What we are reading says something about ourselves. We may buy books to make ourselves feel a certain way about ourselves. When we buy books for friends and family, we explore our extended sense of self—we reflect ourselves in the selection of the gift. Although a private activity, reading is also a social experience. We like to share what we are reading on social media, in discussion with friends and family, and through more formal activities such as membership of a book group.
In the first article of this issue, Olatoun Gabi-Williams charts her journey from her immersion in Eurocentric literature to an encounter with postcolonial African literature in the collective setting of the Africa Book Group (ABG) in Nigeria. She provides an overview of the workings of the group and looks at the key authors and works of literature the international women of ABG have engaged with, and also at the special meetings of ABG at which experts were invited to speak on various aspects of African studies. In her memoir she is keen to direct attention to the power of shared reading experience to advance that part of her cultural liberation facilitated by good postcolonial literature, healthy attitudes, and democratic discussions in the company of women.
Mary Jay writes about how the African Books Collective, in partnership with the the International African Institute (IAI), hosted at SOAS University of London, has launched an initiative to effect ethical co-publishing practice between Northern and African publishers. It seeks to broker Northern scholarly publications’ availability to African scholars and researchers in general, and particularly to those who have collaborated in the research. The focus is largely on English-language co-publishing. The overall objective is to recognize the historical background and current realities and to find ways that African publishers can take their rightful place in the global marketplace. Support for African development—whether economic, cultural, societal, or educational—requires a commitment to equitable practices in African publishing as key to national development.

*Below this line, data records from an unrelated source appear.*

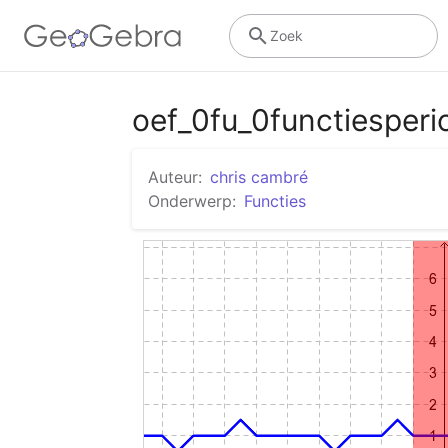
Zoek
oef_0fu_0functiesperi
Auteur:
chris cambré
Onderwerp:
Functies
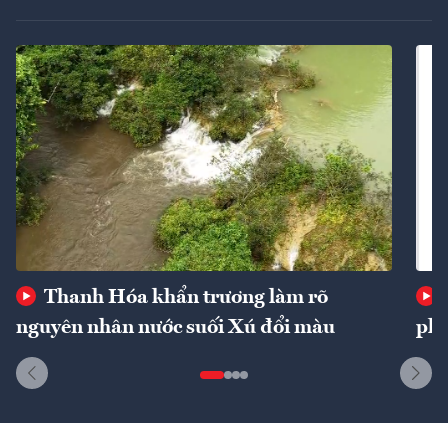
Thanh Hóa khẩn trương làm rõ
nguyên nhân nước suối Xú đổi màu
phí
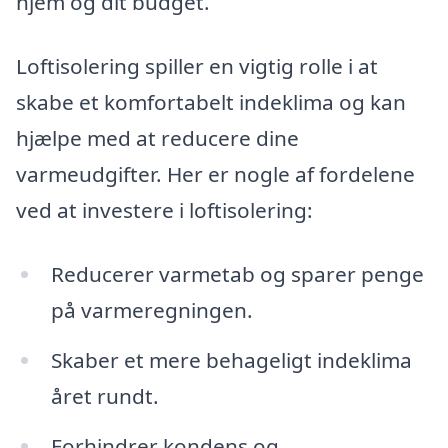
hjem og dit budget.
Loftisolering spiller en vigtig rolle i at
skabe et komfortabelt indeklima og kan
hjælpe med at reducere dine
varmeudgifter. Her er nogle af fordelene
ved at investere i loftisolering:
Reducerer varmetab og sparer penge
på varmeregningen.
Skaber et mere behageligt indeklima
året rundt.
Forhindrer kondens og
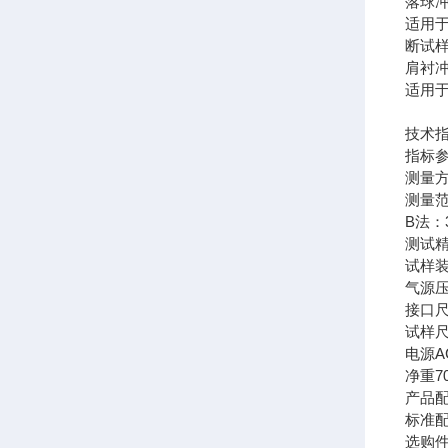
落球
适用
断试
肩衬
适用
技术
指标
测量
测量
B法：3
测试
试样
气源
接口
试样
电源
A
净重
7
产品
标准
选购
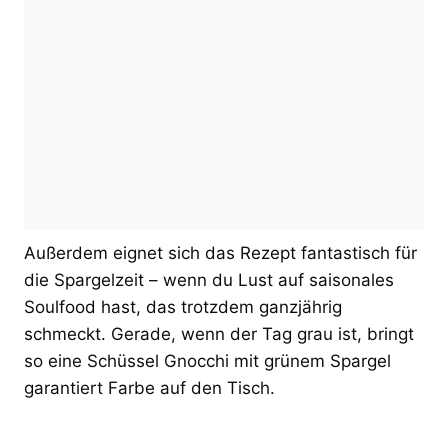
Außerdem eignet sich das Rezept fantastisch für
die Spargelzeit – wenn du Lust auf saisonales
Soulfood hast, das trotzdem ganzjährig
schmeckt. Gerade, wenn der Tag grau ist, bringt
so eine Schüssel Gnocchi mit grünem Spargel
garantiert Farbe auf den Tisch.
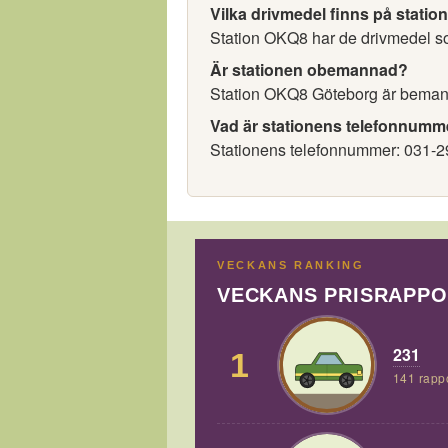
Vilka drivmedel finns på statio
Station OKQ8 har de drivmedel som
Är stationen obemannad?
Station OKQ8 Göteborg är bema
Vad är stationens telefonnumm
Stationens telefonnummer: 031-2
VECKANS RANKING
VECKANS PRISRAPP
231
1
141 rapp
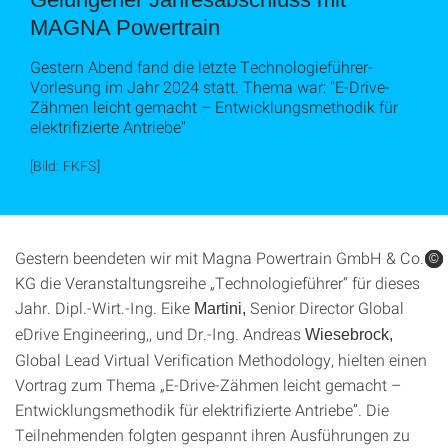
MAGNA Powertrain
Gestern Abend fand die letzte Technologieführer-
Vorlesung im Jahr 2024 statt. Thema war: "E-Drive-
Zähmen leicht gemacht – Entwicklungsmethodik für
elektrifizierte Antriebe"
[Bild: FKFS]
Gestern beendeten wir mit Magna Powertrain GmbH & Co.
©
©
©
©
KG die Veranstaltungsreihe „Technologieführer“ für dieses
Jahr. Dipl.-Wirt.-Ing. Eike
Senior Director Global
Martini,
eDrive Engineering,, und Dr.-Ing. Andreas
Wiesebrock,
Global Lead Virtual Verification Methodology, hielten einen
Vortrag zum Thema „E-Drive-Zähmen leicht gemacht –
Entwicklungsmethodik für elektrifizierte Antriebe”. Die
Teilnehmenden folgten gespannt ihren Ausführungen zu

As one of the heads of commercial nonfiction publishing at the world’s largest trade publisher, Daniel Bunyard has aimed to find books that will sell lots of copies. He believes there are reasons why a book sells. In his paper ‘Why We Buy Books’, he outlines three components that he believes are central: contexts, cycles, and the manipulation of what he calls ‘prismatic elements’. He believes that asking questions about the motivations of book buyers and the correlation between sales and history will enable publishers not only to understand and potentially harness the power of contexts and cycles to their benefit, but also to make more critically engaged decisions about not just what they publish, but how they publish it.

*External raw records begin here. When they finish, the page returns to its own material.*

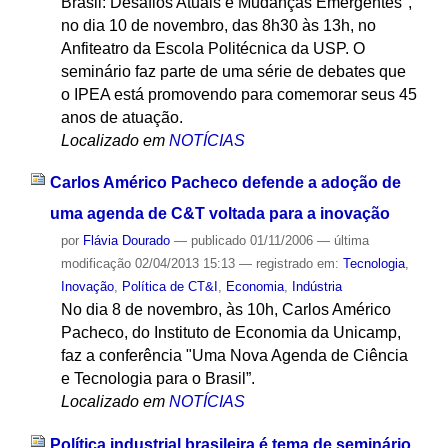
Brasil: Desafios Atuais e Mudanças Emergentes",
no dia 10 de novembro, das 8h30 às 13h, no
Anfiteatro da Escola Politécnica da USP. O
seminário faz parte de uma série de debates que
o IPEA está promovendo para comemorar seus 45
anos de atuação.
Localizado em
NOTÍCIAS
Carlos Américo Pacheco defende a adoção de
uma agenda de C&T voltada para a inovação
por
Flávia Dourado
—
publicado
01/11/2006
—
última
modificação
02/04/2013 15:13
— registrado em:
Tecnologia
,
Inovação
,
Política de CT&I
,
Economia
,
Indústria
No dia 8 de novembro, às 10h, Carlos Américo
Pacheco, do Instituto de Economia da Unicamp,
faz a conferência "Uma Nova Agenda de Ciência
e Tecnologia para o Brasil”.
Localizado em
NOTÍCIAS
Política industrial brasileira é tema de seminário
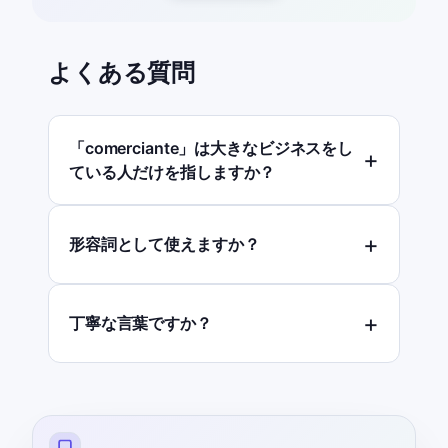
よくある質問
「comerciante」は大きなビジネスをし
ている人だけを指しますか？
形容詞として使えますか？
丁寧な言葉ですか？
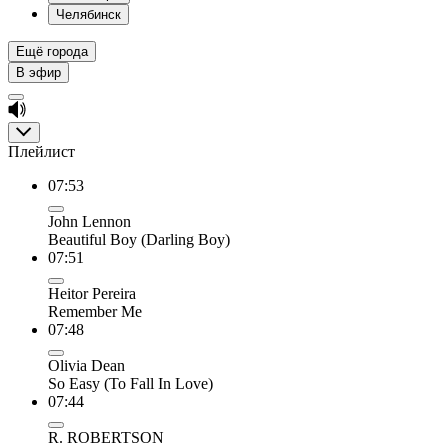
Челябинск
Ещё города
В эфир
Плейлист
07:53
John Lennon
Beautiful Boy (Darling Boy)
07:51
Heitor Pereira
Remember Me
07:48
Olivia Dean
So Easy (To Fall In Love)
07:44
R. ROBERTSON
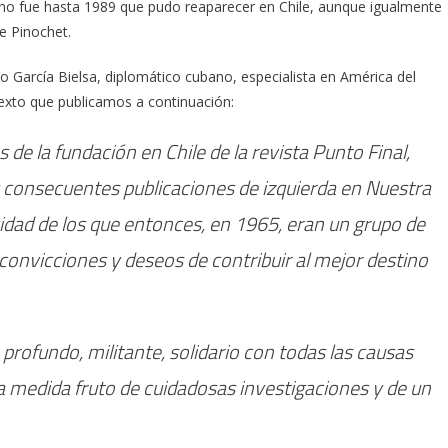
 no fue hasta 1989 que pudo reaparecer en Chile, aunque igualmente
e Pinochet.
o García Bielsa, diplomático cubano, especialista en América del
 texto que publicamos a continuación:
e la fundación en Chile de la revista Punto Final,
y consecuentes publicaciones de izquierda en Nuestra
ividad de los que entonces, en 1965, eran un grupo de
convicciones y deseos de contribuir al mejor destino
profundo, militante, solidario con todas las causas
a medida fruto de cuidadosas investigaciones y de un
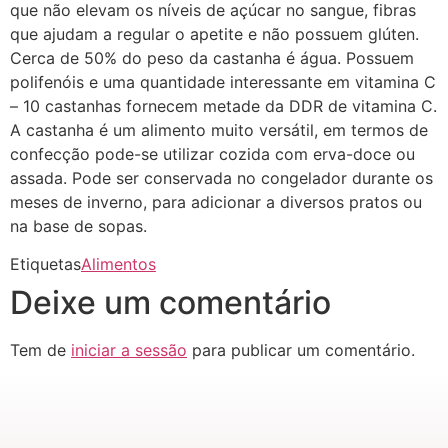
que não elevam os níveis de açúcar no sangue, fibras
que ajudam a regular o apetite e não possuem glúten.
Cerca de 50% do peso da castanha é água. Possuem
polifenóis e uma quantidade interessante em vitamina C
– 10 castanhas fornecem metade da DDR de vitamina C.
A castanha é um alimento muito versátil, em termos de
confecção pode-se utilizar cozida com erva-doce ou
assada. Pode ser conservada no congelador durante os
meses de inverno, para adicionar a diversos pratos ou
na base de sopas.
Etiquetas
Alimentos
Deixe um comentário
Tem de
iniciar a sessão
para publicar um comentário.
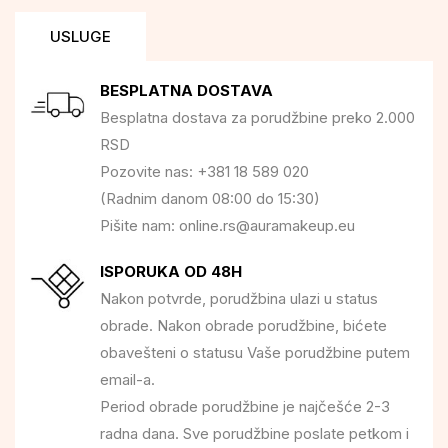
USLUGE
BESPLATNA DOSTAVA
Besplatna dostava za porudžbine preko 2.000
RSD
Pozovite nas: +381 18 589 020
(Radnim danom 08:00 do 15:30)
Pišite nam: online.rs@auramakeup.eu
ISPORUKA OD 48H
Nakon potvrde, porudžbina ulazi u status
obrade. Nakon obrade porudžbine, bićete
obavešteni o statusu Vaše porudžbine putem
email-a.
Period obrade porudžbine je najčešće 2-3
radna dana. Sve porudžbine poslate petkom i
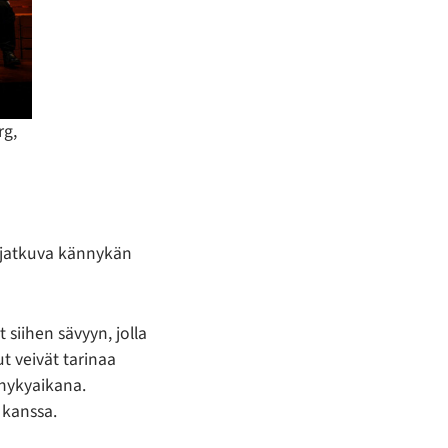
rg,
tä jatkuva kännykän
t siihen sävyyn, jolla
ut veivät tarinaa
 nykyaikana.
 kanssa.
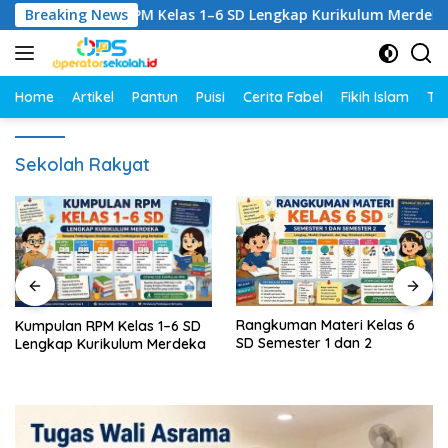
Langsung
Kumpulan RPM Kelas 1–6 SD Lengkap Kurikulum Merdeka
Breaking News
ke
konten
Home
Artikel
Pantun
Puisi
Cerita Fabel
Fikih Islam
Tut
Sekolah Rakyat
Rangkuman Materi Kelas 6
Rangkuman Materi Kelas 5
SD Semester 1 dan 2
SD Semester 1 dan 2
Lengkap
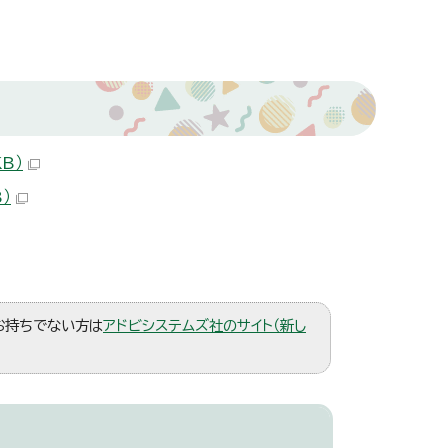
B）
）
。お持ちでない方は
アドビシステムズ社のサイト（新し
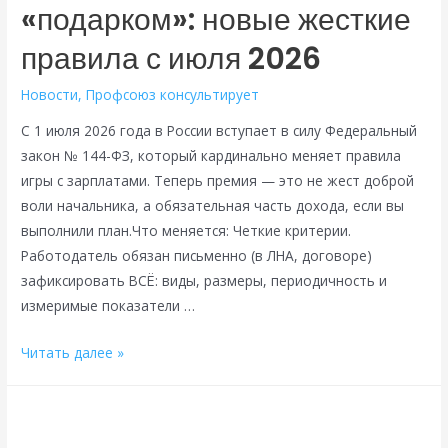
«подарком»: новые жесткие
но
и
правила с июля 2026
новые
компетенции!
Новости
,
Профсоюз консультирует
С 1 июля 2026 года в России вступает в силу Федеральный
закон № 144-ФЗ, который кардинально меняет правила
игры с зарплатами. Теперь премия — это не жест доброй
воли начальника, а обязательная часть дохода, если вы
выполнили план.Что меняется: Четкие критерии.
Работодатель обязан письменно (в ЛНА, договоре)
зафиксировать ВСЁ: виды, размеры, периодичность и
измеримые показатели …
Премия
Читать далее »
перестает
быть
«подарком»:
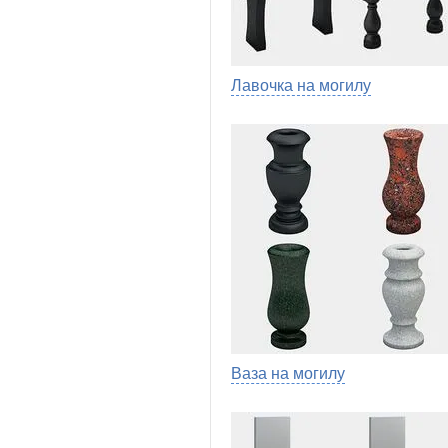
Лавочка на могилу
Ваза на могилу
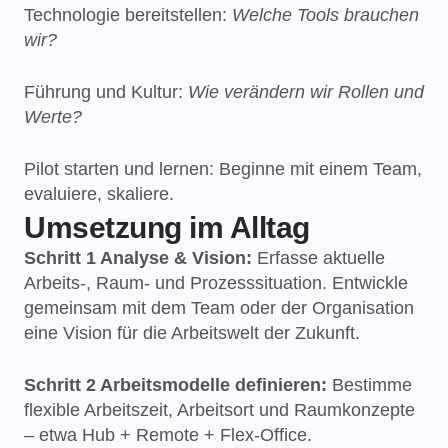
Technologie bereitstellen:
Welche Tools brauchen
wir?
Führung und Kultur:
Wie verändern wir Rollen und
Werte?
Pilot starten und lernen: Beginne mit einem Team,
evaluiere, skaliere.
Umsetzung im Alltag
Schritt 1 Analyse & Vision:
Erfasse aktuelle
Arbeits-, Raum- und Prozesssituation. Entwickle
gemeinsam mit dem Team oder der Organisation
eine Vision für die Arbeitswelt der Zukunft.
Schritt 2 Arbeitsmodelle definieren:
Bestimme
flexible Arbeitszeit, Arbeitsort und Raumkonzepte
– etwa Hub + Remote + Flex-Office.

Jasmin Kirkbride explores the relationship between resonance and the act of writing. The conductor of a choir has not only to make that choir sing, but to make it sing well, with harmony, to the score sheet before them. So, too, the challenge for writers is to present their internal resonance as one harmonious object, through the medium of the creative goals, plot, and characters they have laid out before us, creating illusions of forms, worlds, and individuals that may be very different from our lived experience, but will still contain a sense of resonance.